[Task statement]
According to the article on employer premiums and deductibles, which state had the lowest average total cost of premiums and potential deductible spending?

[Passage provided]
______

In 37 States, Premiums, Deductibles Take Up 10% or More of Median Income

Jan. 12, 2022
Commonwealth Fund report finds that in nearly half of states, middle-income households faced average deductibles that left them underinsured and exposed to high out-of-pocket costs

In a growing number of states, workers are at risk of spending 10 percent or more of their earnings on health insurance premiums and deductibles, according to a new report from the Commonwealth Fund. In 2020, workers in 37 states passed that threshold, up from 10 states in 2010.

Although employer health insurance coverage has proved to be relatively stable during the COVID-19 pandemic, the costs of that insurance consume a greater share of working families’ incomes in every state than they did a decade ago, the report finds.

According to the report, “State Trends in Employer Premiums and Deductibles, 2010–2020,” median incomes have not kept pace with rising health insurance costs and deductibles, which are fueled by high health care and drug prices.
The report is part of the Commonwealth Fund’s ongoing series that looks at state-level trends in the overall cost of employer health insurance. It provides a state-by-state analysis of how much insurance is costing workers in premiums, deductibles, and as a share of income, from 2010 to 2020.



Among the key findings are that premium contributions and deductibles totaled 11.6 percent of median income in 2020, up from 9.1 percent in 2010. On average, employees’ premium costs amounted to 6.9 percent of income in 2020, an increase from 5.8 percent in 2010. The average annual deductible for a middle-income household amounted to 4.7 percent of income, compared to 3.3 percent in 2010. Together, the average total cost of premiums and potential deductible spending across single and family insurance policies climbed to $8,070. Costs ranged from a low of $6,528 in Hawaii to a high of more than $9,000 in Florida, Kansas, Missouri, South Dakota, and Texas.

Middle-income workers in Mississippi and New Mexico faced the highest potential costs relative to income (19 percent and 18 percent, respectively).

______

(Chart understanding data)
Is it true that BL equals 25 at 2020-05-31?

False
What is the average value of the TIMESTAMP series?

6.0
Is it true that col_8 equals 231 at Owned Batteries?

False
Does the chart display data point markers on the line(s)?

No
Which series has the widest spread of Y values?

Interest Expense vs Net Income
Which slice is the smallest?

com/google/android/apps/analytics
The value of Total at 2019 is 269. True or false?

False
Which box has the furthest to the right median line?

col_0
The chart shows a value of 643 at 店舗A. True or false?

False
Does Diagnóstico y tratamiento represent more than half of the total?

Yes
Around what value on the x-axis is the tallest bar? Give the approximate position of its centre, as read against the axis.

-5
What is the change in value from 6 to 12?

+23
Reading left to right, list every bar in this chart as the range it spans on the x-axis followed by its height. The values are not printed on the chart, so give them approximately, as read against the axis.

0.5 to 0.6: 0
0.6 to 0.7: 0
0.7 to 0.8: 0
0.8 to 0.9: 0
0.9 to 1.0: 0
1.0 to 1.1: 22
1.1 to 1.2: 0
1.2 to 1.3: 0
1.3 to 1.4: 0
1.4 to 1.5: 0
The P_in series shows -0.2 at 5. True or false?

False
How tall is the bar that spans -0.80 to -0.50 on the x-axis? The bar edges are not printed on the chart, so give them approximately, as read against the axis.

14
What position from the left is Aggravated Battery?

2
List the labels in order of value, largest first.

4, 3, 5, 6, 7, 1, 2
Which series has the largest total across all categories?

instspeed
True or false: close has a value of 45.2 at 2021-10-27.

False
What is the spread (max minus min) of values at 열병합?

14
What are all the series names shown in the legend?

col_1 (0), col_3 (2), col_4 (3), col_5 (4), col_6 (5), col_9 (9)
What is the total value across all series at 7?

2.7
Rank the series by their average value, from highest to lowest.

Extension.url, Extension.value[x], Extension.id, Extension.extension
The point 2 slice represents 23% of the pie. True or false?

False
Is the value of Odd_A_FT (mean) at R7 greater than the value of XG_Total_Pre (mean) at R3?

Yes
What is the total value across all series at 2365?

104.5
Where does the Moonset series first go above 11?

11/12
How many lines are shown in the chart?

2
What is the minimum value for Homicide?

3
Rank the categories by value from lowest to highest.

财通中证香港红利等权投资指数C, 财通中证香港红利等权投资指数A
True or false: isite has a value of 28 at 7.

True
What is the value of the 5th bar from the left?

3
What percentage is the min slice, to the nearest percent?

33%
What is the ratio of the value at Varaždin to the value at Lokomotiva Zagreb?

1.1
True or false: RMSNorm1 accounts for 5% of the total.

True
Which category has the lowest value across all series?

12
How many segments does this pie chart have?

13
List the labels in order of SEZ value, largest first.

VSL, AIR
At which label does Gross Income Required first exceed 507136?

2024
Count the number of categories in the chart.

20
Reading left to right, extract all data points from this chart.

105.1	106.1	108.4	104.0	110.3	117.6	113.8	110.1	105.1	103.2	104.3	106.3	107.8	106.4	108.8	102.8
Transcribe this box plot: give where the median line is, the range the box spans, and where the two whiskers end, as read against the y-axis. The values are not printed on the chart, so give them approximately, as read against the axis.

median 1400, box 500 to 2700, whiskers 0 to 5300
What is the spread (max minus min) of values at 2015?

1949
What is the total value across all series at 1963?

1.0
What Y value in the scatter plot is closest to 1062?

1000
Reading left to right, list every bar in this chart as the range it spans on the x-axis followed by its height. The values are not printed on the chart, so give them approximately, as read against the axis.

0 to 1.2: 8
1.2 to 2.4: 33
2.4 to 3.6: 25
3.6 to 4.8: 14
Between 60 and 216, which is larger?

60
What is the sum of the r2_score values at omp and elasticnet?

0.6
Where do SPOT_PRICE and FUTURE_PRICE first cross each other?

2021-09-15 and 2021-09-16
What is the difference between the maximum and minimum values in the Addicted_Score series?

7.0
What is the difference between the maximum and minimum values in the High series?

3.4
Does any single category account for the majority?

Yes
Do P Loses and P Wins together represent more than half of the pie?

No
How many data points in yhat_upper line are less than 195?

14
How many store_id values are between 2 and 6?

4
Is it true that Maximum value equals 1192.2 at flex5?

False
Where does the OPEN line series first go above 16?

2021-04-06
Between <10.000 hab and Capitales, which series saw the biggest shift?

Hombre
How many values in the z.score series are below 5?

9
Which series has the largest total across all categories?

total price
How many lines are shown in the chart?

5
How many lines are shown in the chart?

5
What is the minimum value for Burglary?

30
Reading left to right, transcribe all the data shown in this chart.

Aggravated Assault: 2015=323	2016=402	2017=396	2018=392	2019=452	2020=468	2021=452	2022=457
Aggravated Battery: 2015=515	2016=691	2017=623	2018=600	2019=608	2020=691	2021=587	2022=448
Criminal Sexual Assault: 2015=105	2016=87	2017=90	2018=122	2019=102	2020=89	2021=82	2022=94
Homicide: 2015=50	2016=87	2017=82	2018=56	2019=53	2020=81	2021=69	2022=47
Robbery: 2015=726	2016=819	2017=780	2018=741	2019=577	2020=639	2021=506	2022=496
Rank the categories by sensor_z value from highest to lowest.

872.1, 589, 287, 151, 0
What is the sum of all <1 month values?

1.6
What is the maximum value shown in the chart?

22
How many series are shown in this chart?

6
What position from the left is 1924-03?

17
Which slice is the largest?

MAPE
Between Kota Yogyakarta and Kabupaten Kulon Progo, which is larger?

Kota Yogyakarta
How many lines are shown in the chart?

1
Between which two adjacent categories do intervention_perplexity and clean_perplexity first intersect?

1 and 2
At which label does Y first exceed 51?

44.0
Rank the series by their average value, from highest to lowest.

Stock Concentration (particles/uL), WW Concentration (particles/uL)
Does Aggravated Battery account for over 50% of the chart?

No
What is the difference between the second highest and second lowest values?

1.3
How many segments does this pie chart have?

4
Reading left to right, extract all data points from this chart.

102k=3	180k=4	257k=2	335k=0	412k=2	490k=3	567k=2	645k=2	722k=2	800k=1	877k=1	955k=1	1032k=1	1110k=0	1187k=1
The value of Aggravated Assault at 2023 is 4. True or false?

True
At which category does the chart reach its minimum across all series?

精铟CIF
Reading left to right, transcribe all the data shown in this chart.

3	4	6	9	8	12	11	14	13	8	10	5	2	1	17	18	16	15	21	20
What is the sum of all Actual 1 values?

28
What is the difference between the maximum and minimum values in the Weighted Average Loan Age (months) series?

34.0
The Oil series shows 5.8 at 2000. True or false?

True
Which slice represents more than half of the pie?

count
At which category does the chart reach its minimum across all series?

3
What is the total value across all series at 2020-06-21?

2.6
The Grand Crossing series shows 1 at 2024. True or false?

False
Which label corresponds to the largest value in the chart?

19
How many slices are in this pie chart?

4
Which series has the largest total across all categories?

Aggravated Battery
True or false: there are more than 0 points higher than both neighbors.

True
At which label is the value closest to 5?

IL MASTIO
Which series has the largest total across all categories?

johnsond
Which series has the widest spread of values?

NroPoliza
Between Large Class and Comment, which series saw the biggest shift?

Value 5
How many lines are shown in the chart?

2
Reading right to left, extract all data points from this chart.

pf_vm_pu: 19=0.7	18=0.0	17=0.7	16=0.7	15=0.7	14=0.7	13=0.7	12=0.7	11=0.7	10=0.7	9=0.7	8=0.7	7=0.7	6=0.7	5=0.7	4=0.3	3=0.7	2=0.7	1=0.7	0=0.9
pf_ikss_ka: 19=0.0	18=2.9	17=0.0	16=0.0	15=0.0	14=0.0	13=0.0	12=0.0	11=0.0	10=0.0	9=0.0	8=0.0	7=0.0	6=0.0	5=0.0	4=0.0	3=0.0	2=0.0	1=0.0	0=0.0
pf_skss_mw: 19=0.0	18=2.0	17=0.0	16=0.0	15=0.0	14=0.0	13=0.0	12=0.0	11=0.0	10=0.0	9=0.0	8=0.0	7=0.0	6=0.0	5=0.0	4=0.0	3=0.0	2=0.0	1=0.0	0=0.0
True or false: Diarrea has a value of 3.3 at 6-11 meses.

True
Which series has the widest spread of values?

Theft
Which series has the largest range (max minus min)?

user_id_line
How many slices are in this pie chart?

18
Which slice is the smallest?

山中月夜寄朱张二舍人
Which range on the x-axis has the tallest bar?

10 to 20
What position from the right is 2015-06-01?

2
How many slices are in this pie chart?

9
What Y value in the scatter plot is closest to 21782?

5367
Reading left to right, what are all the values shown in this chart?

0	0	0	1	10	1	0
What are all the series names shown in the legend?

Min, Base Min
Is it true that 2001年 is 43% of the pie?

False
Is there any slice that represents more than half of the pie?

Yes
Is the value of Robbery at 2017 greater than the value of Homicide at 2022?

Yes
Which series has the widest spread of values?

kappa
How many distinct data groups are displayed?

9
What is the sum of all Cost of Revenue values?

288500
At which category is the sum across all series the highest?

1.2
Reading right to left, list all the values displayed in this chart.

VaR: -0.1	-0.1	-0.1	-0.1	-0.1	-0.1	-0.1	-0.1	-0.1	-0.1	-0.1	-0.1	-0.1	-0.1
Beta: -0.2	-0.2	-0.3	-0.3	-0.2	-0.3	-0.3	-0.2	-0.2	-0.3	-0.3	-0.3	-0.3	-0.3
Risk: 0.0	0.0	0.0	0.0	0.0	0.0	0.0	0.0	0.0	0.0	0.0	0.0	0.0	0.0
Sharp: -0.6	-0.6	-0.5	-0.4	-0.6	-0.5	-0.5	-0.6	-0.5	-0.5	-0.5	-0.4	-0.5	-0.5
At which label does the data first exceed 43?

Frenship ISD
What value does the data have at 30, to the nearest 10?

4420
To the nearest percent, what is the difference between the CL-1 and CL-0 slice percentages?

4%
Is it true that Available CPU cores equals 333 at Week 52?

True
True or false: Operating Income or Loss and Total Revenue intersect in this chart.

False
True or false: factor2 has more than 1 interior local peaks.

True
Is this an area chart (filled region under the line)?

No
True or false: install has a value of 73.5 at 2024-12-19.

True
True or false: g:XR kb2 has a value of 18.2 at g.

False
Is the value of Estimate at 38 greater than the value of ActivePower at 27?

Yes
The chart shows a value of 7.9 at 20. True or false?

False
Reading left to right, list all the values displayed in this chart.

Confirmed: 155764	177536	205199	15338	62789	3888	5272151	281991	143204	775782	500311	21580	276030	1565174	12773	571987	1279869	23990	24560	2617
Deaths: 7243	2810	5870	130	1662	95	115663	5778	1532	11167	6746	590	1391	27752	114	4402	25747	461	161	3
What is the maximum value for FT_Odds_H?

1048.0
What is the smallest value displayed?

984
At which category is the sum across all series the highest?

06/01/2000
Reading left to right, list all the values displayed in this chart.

______

[Finished exercise]
Hawaii, at $6,528.